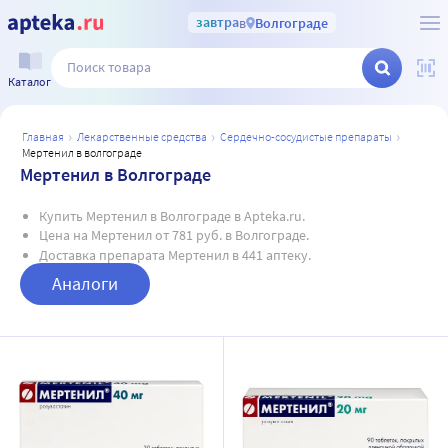
завтра
в
Волгограде
Каталог
главная
лекарственные средства
сердечно-сосудистые препараты
мертенил в волгограде
Мертенил в Волгограде
Купить Мертенил в Волгограде в Apteka.ru.
Цена на Мертенил от 781 руб. в Волгограде.
Доставка препарата Мертенил в 441 аптеку.
Аналоги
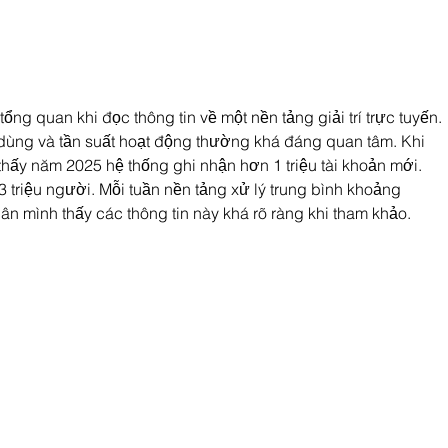
WAYREAPP: HERRAMIENTA
Gobie
GRATUITA PARA EL
mante
TRATAMIENTO DE DATOS
centra
ENERGÉTICOS
operac
petrol
ổng quan khi đọc thông tin về một nền tảng giải trí trực tuyến. 
ùng và tần suất hoạt động thường khá đáng quan tâm. Khi 
ì thấy năm 2025 hệ thống ghi nhận hơn 1 triệu tài khoản mới. 
3 triệu người. Mỗi tuần nền tảng xử lý trung bình khoảng 
n mình thấy các thông tin này khá rõ ràng khi tham khảo.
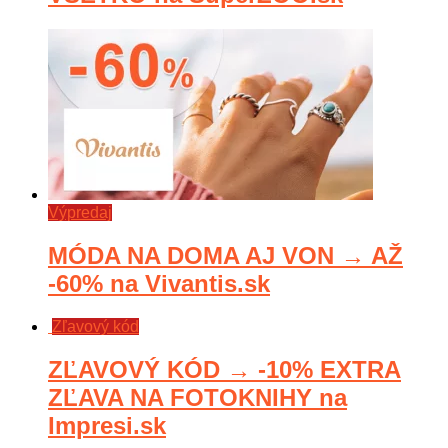
Výpredaj
MÓDA NA DOMA AJ VON → AŽ
-60% na Vivantis.sk
Zľavový kód
ZĽAVOVÝ KÓD → -10% EXTRA
ZĽAVA NA FOTOKNIHY na
Impresi.sk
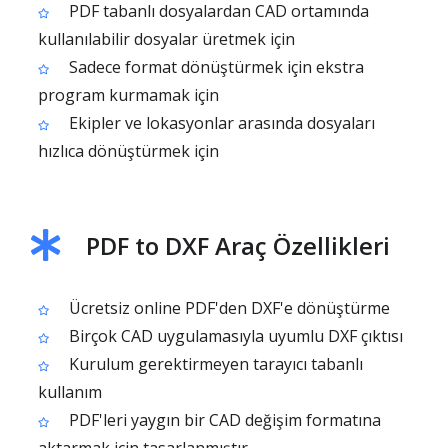
PDF tabanlı dosyalardan CAD ortamında
kullanılabilir dosyalar üretmek için
Sadece format dönüştürmek için ekstra
program kurmamak için
Ekipler ve lokasyonlar arasında dosyaları
hızlıca dönüştürmek için
PDF to DXF Araç Özellikleri
Ücretsiz online PDF'den DXF'e dönüştürme
Birçok CAD uygulamasıyla uyumlu DXF çıktısı
Kurulum gerektirmeyen tarayıcı tabanlı
kullanım
PDF'leri yaygın bir CAD değişim formatına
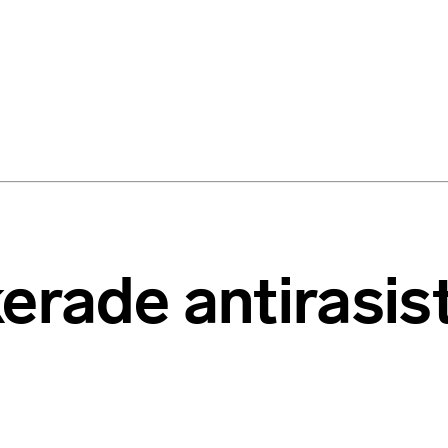
kerade antirasis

━━━━━━━━━━━━━━━━━━━━━━━━━━━━━━

ABOUT THIS EXERCISE - Search the listing above for "tabanlı" and copy every line that holds it.

REPLY TO THE TASK -
PDF tabanlı dosyalardan CAD ortamında
Kurulum gerektirmeyen tarayıcı tabanlı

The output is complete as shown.